Are we still supposed to be chasing the American Dream? What is the American Dream? I think it used to be a solid job that afforded you a house in the suburbs with a chest freezer full of food in the garage, a station wagon with wood panels on the sides, a loving wife and kids to fill all the seats and a golden retriever in the back. It's a worn-out frame, here, shot 365 days ago on black-and-white 127-format film made in Croatia for a Japanese twin-lens camera that was rolled out in 1958 and obsolete by '62. I was walking on the outskirts of our neighborhood looking over fences and peering into windows to see who had better stuff than me. Isn't that the American Dream? To have better stuff than everyone else?
I don't care about that stuff anymore, so I guess I better start looking for a new dream.

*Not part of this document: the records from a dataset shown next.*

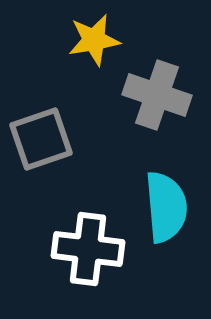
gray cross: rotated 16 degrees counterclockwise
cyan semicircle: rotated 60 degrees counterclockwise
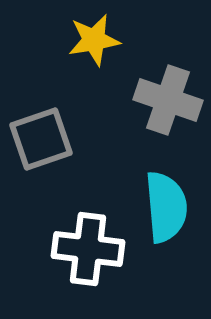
gray cross: moved 11 px right, 5 px down
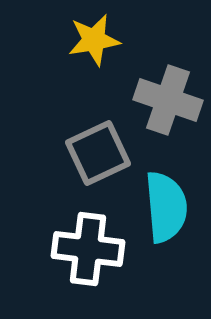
gray square: moved 57 px right, 14 px down; rotated 6 degrees counterclockwise
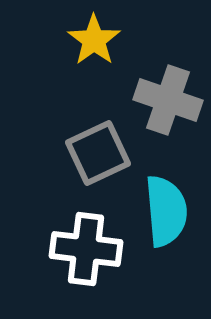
yellow star: rotated 26 degrees counterclockwise
cyan semicircle: moved 4 px down
white cross: moved 2 px left
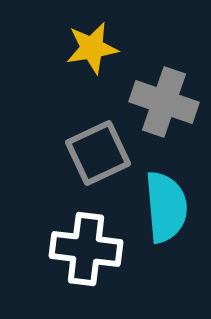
yellow star: moved 2 px left, 8 px down; rotated 26 degrees clockwise
gray cross: moved 4 px left, 2 px down
cyan semicircle: moved 4 px up
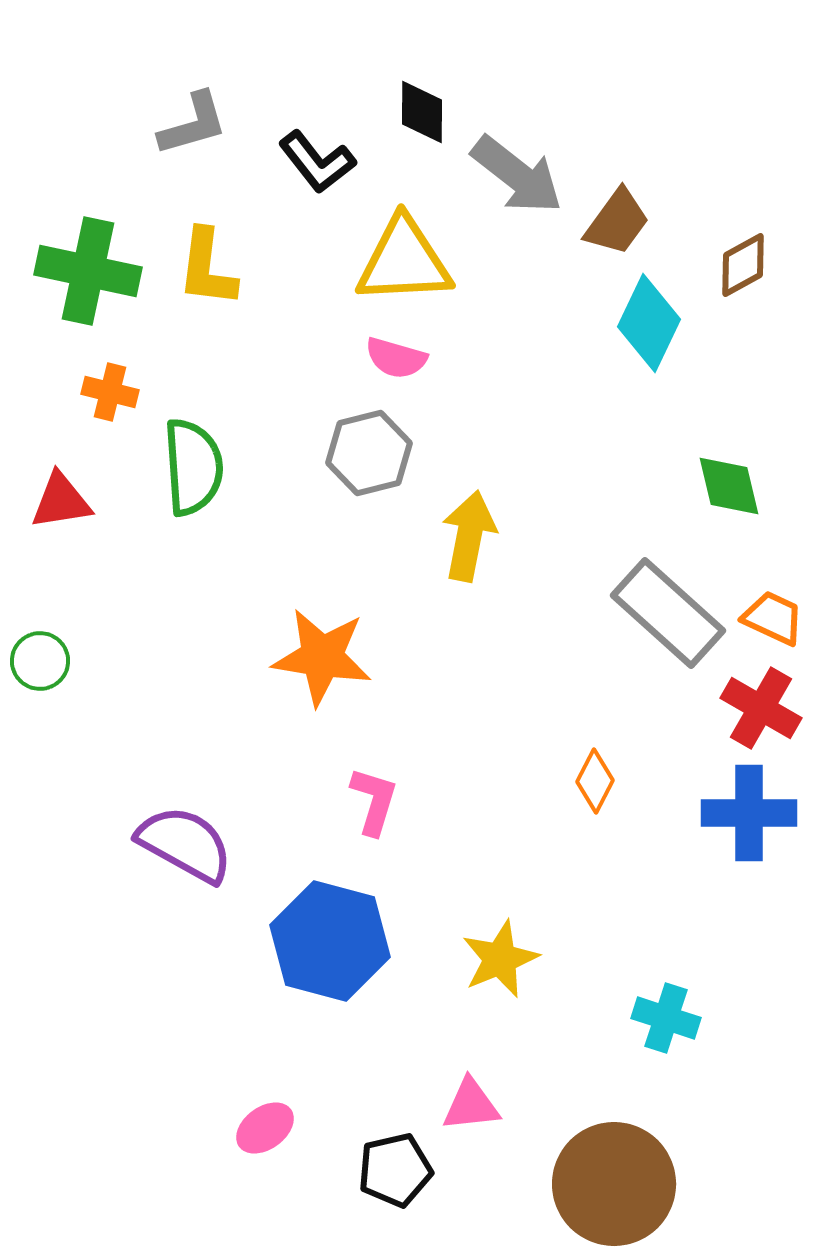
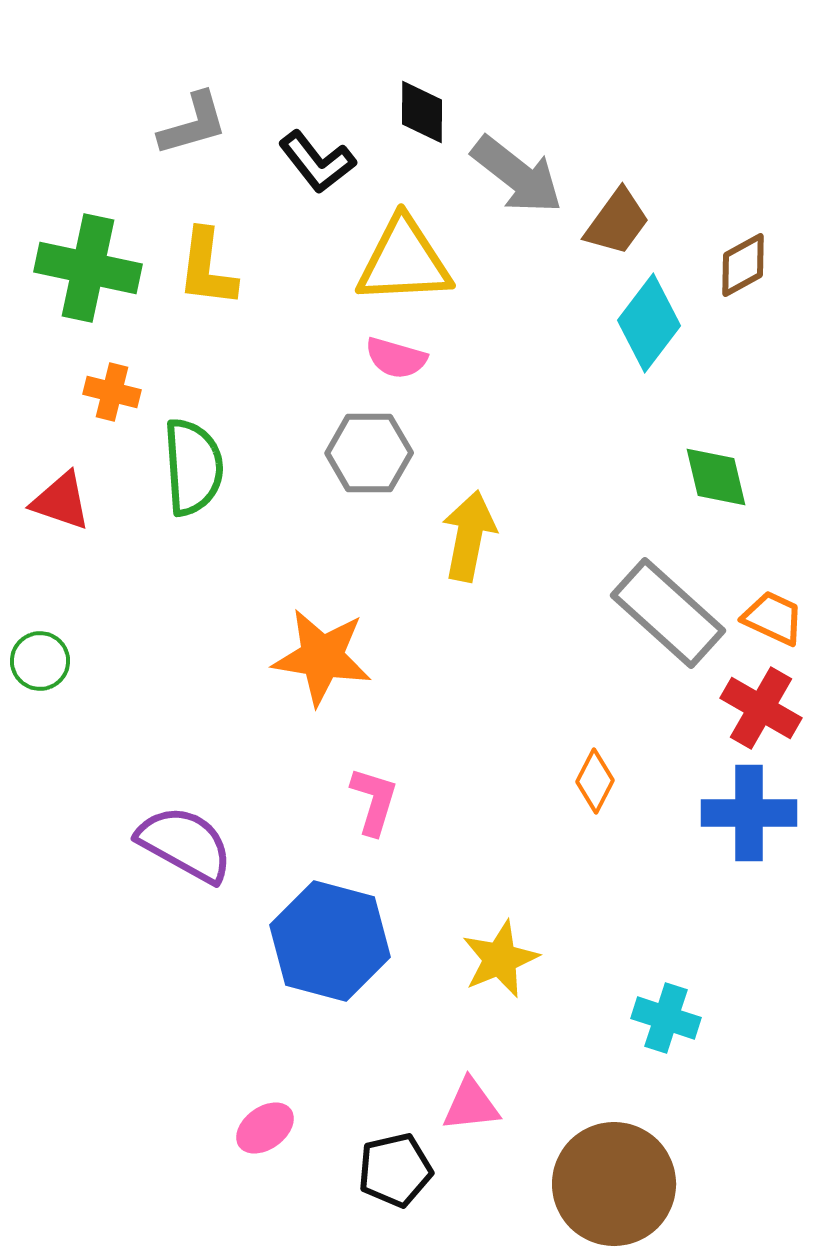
green cross: moved 3 px up
cyan diamond: rotated 12 degrees clockwise
orange cross: moved 2 px right
gray hexagon: rotated 14 degrees clockwise
green diamond: moved 13 px left, 9 px up
red triangle: rotated 28 degrees clockwise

I heard a 'thud' on the back deck's glass door and the cats woke up, perked up. I lowered and shook my head – goddamnit, not again. It lay on its side with an eye up, wide open, searching. The feathers on the back of this Inca dove, near the base of the tail began to lift in a slow convulsion. The eye was still open, taking in the last of things, and we both knew it. It hurt me to watch, so I quickly turned around and went out the front door, looking up at the trees and the blue sky and then finally down at the hard December dirt, knowing I'd be digging another hole in the yard soon.